Many of those who worked with the plant were on hand for what became a blooming party, watching the bloom unfold while sipping wine. One even came from the theater to see the botanical superstar.
"You could actually see it twitching open," said Michael Bordelon, greenhouse collections manager for the Natural History Museum. He and many of the others stayed until after midnight.
Six thousand people turned out Sunday, and despite a steady rain, the flow hadn't abated on Monday when the blossom was visibly fading. Two years ago, when a different titan arum bloomed at the height of the summer tourist season, Botanic Garden officials said 70,000 visitors came through.
"Freak shows have always been popular," said W. John Kress, chairman of the botany department at the Natural History Museum and an expert on the Araceae plant family, to which the smelly plant belongs. "Like the panda, it represents nature in a fabulous, exciting way.
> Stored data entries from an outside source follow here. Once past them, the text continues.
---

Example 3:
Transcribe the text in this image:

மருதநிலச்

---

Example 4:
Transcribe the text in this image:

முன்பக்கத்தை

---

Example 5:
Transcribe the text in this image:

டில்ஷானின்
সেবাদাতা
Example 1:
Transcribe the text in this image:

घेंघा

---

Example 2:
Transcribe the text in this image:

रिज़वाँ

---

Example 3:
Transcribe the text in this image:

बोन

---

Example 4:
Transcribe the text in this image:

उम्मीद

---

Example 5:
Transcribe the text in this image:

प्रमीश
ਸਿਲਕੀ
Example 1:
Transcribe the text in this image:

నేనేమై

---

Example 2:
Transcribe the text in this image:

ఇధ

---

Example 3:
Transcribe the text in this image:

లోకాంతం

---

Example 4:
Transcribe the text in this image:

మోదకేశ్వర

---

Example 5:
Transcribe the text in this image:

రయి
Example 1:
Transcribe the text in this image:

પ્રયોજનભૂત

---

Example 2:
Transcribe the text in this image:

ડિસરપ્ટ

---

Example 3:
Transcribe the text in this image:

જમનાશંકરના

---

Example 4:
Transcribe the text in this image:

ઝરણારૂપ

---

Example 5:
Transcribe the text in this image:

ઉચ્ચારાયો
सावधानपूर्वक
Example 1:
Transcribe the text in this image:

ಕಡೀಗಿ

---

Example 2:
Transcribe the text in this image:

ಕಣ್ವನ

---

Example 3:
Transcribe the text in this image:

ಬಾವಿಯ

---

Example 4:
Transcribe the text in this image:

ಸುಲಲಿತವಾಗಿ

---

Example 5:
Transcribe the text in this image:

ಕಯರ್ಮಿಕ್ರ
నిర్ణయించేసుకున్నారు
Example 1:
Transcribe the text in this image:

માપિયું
It becomes an icon for what nature is about."
Christine A. Flanagan, Botanic Garden public-programs manager, had a different explanation.
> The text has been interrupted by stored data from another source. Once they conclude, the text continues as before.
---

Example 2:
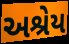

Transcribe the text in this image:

અશ્રેય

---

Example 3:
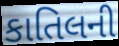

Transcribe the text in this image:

કાતિલની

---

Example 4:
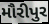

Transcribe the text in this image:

મૌરીપુર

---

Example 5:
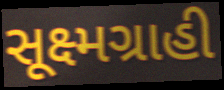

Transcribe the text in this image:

"There is so much bad news, people want to see something that is frivolous," she said. "And, it's big."
Dan Nicolson is a curator of the botany department at the Natural History Museum and one of the world's leading experts on the Araceae plant family.
"It smells like dead rat. Mmmm," he said, grinning as he explained that the smell attracts carrion beetles and flies that are "very disappointed" because a plant "really isn't what they expected."
The insects lay their eggs in rotting meat. In the wild, the insects are temporarily trapped inside the large blossom, which is made up of thousands of tiny flowers. When the pollen-dusted beetles and flies crawl out of the blossom, they fly off and fertilize another odoriferous blossom.
Since the plants can't pollinate themselves, and there are only about a dozen in cultivation in the United States, pollinating the titan arum gets a bit tricky.
The answer, however, was in Botanic Garden Director Holly Shimizu's refrigerator. She had pollen gathered from the titan arum that bloomed two years ago - some frozen, some refrigerated. Experts pollinated the plant with the old pollen Sunday, hoping to produce seeds.